** start EXTRACT TO READ **

Students Work Aims to Improve Earth Observation

WASHINGTON -- Students at the University of Maryland are working with NASA to use small ground-based sensors that could potentially help Earth observation satellites respond quickly and automatically to natural phenomena like seismic events or volcanic activity. NASA also hopes the same technology could be used to help future planetary rovers collect data and avoid ground hazards.

In the experiments conducted by the students sensors were placed at pre-determined locations until they were triggered to send two signals - one to NASA's Earth Observing-1 (EO-1) satellite instructing it to take a picture of the location where the sensor was triggered and another to a miniature rover, which was sent to the same location to take a close up picture.

Dan Mandl, a senior engineer and technologist at NASA's Goddard Space Flight center in Greenbelt, Md., teamed with University of Maryland, Baltimore professor Mohamed Younis, who teaches a sensor networks class, to put 21 students on projects which demonstrated the effectiveness of the technology for interfacing with remote sensing satellites.

The theory behind the project is to use sensors to automatically respond to events and communicate with satellites without needing an individual on the ground to tell the sensors to do so, Mandl explained.

"The software in the sensors is basically intelligent; you can give it a high-level task, so if something breaks, it can find out where it is, take a picture on the ground, and take a picture from space. Normally an engineer would have to do that," Mandl said.

The applications in space for this type of technology are numerous, according to Mandl.

Sensor webs could be used to allow a rover to navigate through dangerous areas without needing a person on the ground watching its every move, he said. The technology also has applications for sensing volatile events, such as volcanoes.

"There's no GPS [Global Positioning System] on the moon, so you can sprinklee these sensors around instead of using GPS to help you steer through hazardous terrain," Mandl said.

"If you're going to Mars and you have one rover, it usually cannot go very far. It usually has to come back for recharging," said Younis. "With sensor networks, you can scatter nodes on the surface, use them to collect data, and send that back to Earth."

** end EXTRACT TO READ **
** start SOURCE EXCERPT **

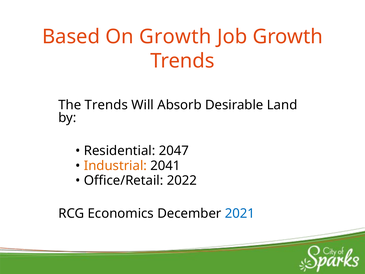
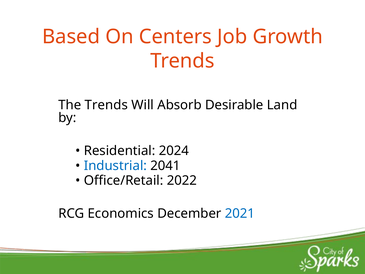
On Growth: Growth -> Centers
2047: 2047 -> 2024
Industrial colour: orange -> blue
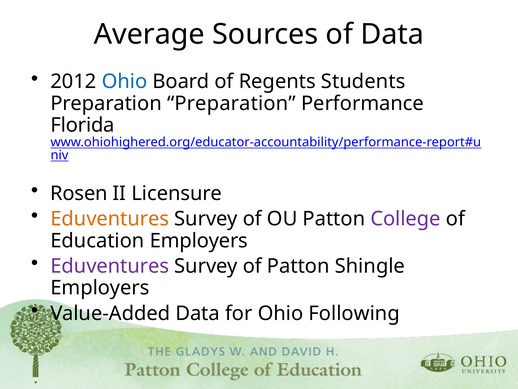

** end SOURCE EXCERPT **

_OBJECTIVES_:
1. Answer these questions using the sensor article:
(a) Which satellite did a triggered sensor instruct to take a picture?
(b) How many students were put on the projects?
(c) According to Younis, why can a single rover on Mars usually not go very far?
2. Write out the passage of the sensor article between "The theory behind" and "so, Mandl explained.", inclusive, word for word.
The data have no connection to the sensor article.

_RESULTS OF THE EXERCISE_:
1.
(a) NASA's Earth Observing-1 (EO-1) satellite.
(b) 21 students.
(c) It usually has to come back for recharging.

2.
The theory behind the project is to use sensors to automatically respond to events and communicate with satellites without needing an individual on the ground to tell the sensors to do so, Mandl explained.